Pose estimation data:

=======

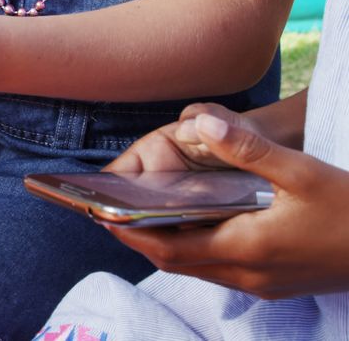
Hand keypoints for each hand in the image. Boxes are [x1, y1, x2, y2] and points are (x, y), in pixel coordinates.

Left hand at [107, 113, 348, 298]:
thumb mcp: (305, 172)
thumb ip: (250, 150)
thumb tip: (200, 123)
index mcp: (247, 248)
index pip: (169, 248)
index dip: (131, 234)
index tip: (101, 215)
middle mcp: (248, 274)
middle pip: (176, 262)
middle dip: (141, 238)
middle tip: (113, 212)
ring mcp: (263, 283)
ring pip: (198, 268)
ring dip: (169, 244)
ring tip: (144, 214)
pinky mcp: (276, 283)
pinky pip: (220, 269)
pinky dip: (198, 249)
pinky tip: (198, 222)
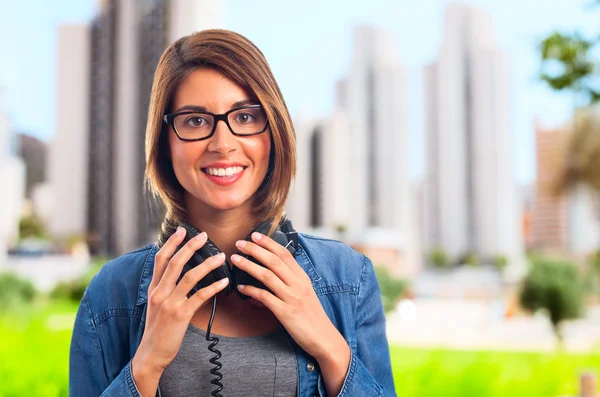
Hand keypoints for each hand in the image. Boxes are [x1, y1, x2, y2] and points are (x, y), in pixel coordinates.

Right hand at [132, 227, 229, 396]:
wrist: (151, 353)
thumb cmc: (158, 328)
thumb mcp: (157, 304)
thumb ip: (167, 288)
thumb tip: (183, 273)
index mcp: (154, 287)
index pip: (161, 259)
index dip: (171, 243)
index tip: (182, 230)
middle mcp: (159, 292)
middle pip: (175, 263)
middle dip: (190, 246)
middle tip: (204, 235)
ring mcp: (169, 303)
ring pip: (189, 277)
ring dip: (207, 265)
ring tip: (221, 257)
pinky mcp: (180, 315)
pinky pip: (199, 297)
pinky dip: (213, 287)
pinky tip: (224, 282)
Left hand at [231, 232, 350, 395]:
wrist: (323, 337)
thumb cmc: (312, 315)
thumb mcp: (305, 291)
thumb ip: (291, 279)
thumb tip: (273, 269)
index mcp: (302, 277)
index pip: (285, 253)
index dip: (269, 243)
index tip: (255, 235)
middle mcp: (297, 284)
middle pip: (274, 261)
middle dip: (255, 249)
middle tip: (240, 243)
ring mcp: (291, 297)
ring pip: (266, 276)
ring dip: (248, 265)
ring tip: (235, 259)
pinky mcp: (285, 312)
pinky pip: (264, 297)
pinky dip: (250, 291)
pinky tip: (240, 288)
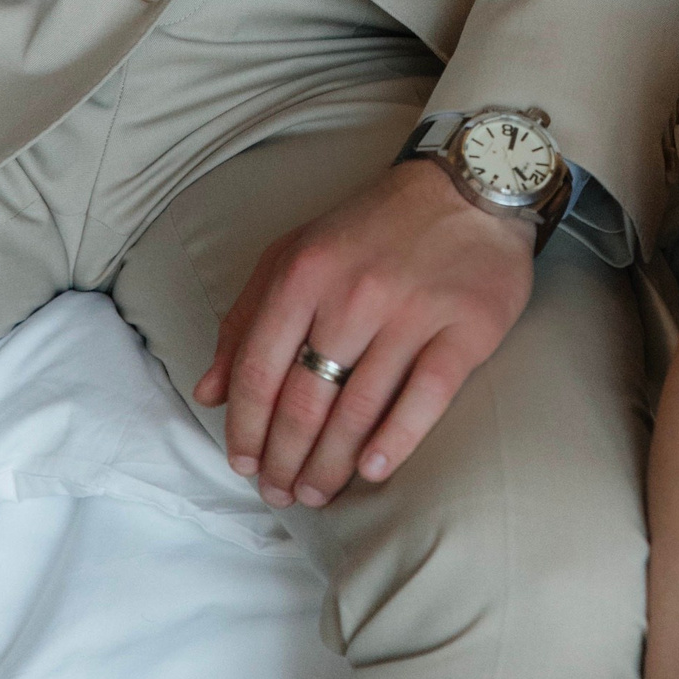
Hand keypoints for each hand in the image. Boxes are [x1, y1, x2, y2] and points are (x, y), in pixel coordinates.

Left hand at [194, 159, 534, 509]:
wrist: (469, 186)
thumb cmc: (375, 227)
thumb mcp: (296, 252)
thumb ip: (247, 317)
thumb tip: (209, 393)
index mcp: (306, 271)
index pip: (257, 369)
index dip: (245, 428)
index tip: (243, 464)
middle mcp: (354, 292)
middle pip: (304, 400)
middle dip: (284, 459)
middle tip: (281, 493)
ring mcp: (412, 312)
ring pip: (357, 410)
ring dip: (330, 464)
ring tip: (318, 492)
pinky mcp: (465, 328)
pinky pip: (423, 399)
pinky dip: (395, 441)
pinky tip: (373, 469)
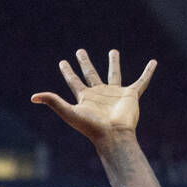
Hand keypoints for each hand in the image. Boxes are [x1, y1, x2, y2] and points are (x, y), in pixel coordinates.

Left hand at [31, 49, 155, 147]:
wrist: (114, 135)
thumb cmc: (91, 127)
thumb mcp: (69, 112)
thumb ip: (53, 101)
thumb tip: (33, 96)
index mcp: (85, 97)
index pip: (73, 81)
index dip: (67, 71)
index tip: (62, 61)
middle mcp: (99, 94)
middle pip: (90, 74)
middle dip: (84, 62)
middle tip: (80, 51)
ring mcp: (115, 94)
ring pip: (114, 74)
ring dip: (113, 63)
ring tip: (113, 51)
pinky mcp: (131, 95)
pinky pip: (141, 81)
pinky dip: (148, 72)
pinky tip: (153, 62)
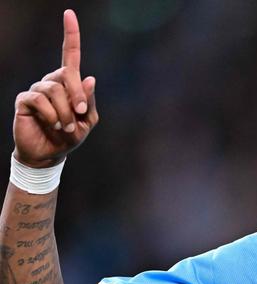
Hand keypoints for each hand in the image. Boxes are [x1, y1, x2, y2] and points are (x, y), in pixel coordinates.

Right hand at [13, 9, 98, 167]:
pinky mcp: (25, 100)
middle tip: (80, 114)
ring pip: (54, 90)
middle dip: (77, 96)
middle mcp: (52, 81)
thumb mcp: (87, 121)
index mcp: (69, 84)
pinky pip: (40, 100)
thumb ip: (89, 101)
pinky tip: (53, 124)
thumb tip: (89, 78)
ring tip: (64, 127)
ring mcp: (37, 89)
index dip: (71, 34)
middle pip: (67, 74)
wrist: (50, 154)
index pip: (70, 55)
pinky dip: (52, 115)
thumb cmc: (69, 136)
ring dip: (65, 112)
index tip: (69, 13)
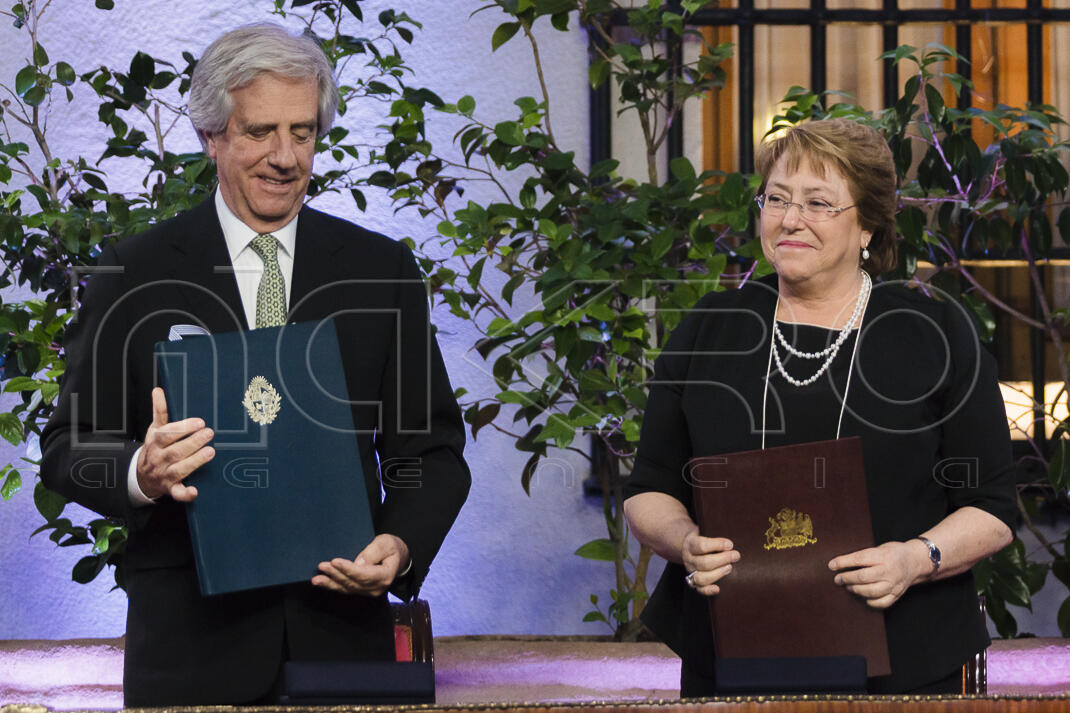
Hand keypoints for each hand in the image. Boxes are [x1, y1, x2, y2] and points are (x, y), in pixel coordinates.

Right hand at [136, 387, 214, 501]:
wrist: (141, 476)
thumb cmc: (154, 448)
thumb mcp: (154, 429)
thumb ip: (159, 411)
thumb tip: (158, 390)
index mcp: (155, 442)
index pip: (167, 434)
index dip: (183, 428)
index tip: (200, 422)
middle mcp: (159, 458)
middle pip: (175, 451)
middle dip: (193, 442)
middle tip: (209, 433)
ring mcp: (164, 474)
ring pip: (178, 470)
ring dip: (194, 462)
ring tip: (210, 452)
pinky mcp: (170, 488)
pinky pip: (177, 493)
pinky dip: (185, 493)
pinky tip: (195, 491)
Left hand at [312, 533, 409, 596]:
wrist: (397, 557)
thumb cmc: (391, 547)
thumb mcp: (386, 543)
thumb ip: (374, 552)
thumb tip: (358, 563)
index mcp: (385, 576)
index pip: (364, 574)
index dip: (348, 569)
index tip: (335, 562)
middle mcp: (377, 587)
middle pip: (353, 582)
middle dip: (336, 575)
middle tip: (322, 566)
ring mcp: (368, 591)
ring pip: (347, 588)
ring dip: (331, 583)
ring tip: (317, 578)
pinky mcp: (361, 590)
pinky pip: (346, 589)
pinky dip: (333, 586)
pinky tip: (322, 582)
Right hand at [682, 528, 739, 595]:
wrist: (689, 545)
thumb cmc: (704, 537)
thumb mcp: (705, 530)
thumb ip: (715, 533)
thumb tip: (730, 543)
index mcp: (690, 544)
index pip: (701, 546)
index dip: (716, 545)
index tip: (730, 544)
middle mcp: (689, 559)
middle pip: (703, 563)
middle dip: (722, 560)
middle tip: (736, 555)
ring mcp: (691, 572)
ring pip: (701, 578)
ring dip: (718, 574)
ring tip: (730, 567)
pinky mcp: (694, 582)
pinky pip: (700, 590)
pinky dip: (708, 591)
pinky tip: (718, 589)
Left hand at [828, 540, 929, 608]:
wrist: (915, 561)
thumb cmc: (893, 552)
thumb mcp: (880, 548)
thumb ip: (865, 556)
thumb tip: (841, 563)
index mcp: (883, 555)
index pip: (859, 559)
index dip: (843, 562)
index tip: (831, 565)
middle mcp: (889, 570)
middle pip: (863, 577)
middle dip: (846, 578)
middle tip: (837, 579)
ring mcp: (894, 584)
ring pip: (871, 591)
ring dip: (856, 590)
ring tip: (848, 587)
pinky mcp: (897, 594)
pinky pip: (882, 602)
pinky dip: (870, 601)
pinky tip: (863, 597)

=======

EXERCISE INSTRUCTIONS:
Both the line containing "index pip: (70, 55)" and the line containing "index tip: (730, 544)" above belong in the output, as do the lines between them. Print them exactly, without pictures.

TASK RESULT:
index pip: (70, 55)
pinky dip: (52, 115)
thumb cmc: (69, 136)
ring dip: (65, 112)
index tip: (69, 13)
Hand keypoints for each hand in the image. Boxes are [x1, y1, x2, y2] and points are (x, y), in pixel coordinates.

Right hand at [136, 387, 214, 501]:
wrist: (141, 476)
thumb cmc: (154, 448)
thumb mcp: (154, 429)
thumb ip: (159, 411)
thumb tip: (158, 390)
index mcp: (155, 442)
index pip: (167, 434)
index dip: (183, 428)
index tip: (200, 422)
middle mcp: (159, 458)
middle pip: (175, 451)
middle dip: (193, 442)
middle tip: (209, 433)
ring mcp: (164, 474)
ring pip: (178, 470)
ring dip: (194, 462)
ring tip: (210, 452)
pinky mcp: (170, 488)
pinky pip: (177, 493)
pinky dip: (185, 493)
pinky tip: (195, 491)
Left hand at [312, 533, 409, 596]:
wrist: (397, 557)
thumb cmc: (391, 547)
thumb mcp: (386, 543)
thumb ip: (374, 552)
thumb tip: (358, 563)
index mcp: (385, 576)
index pip: (364, 574)
index dip: (348, 569)
index tip: (335, 562)
middle mcp: (377, 587)
middle pip: (353, 582)
middle dip: (336, 575)
middle tip: (322, 566)
ring mcp: (368, 591)
ring pip: (347, 588)
ring dip: (331, 583)
ring tip: (317, 578)
pinky mcp: (361, 590)
pinky pip: (346, 589)
pinky dip: (333, 586)
pinky tip: (322, 582)
Right hand at [682, 528, 739, 595]:
wrist: (689, 545)
thumb cmc: (704, 537)
thumb mcp: (705, 530)
thumb ip: (715, 533)
thumb tip: (730, 543)
index mcp: (690, 544)
index pip: (701, 546)
index dip: (716, 545)
index tip: (730, 544)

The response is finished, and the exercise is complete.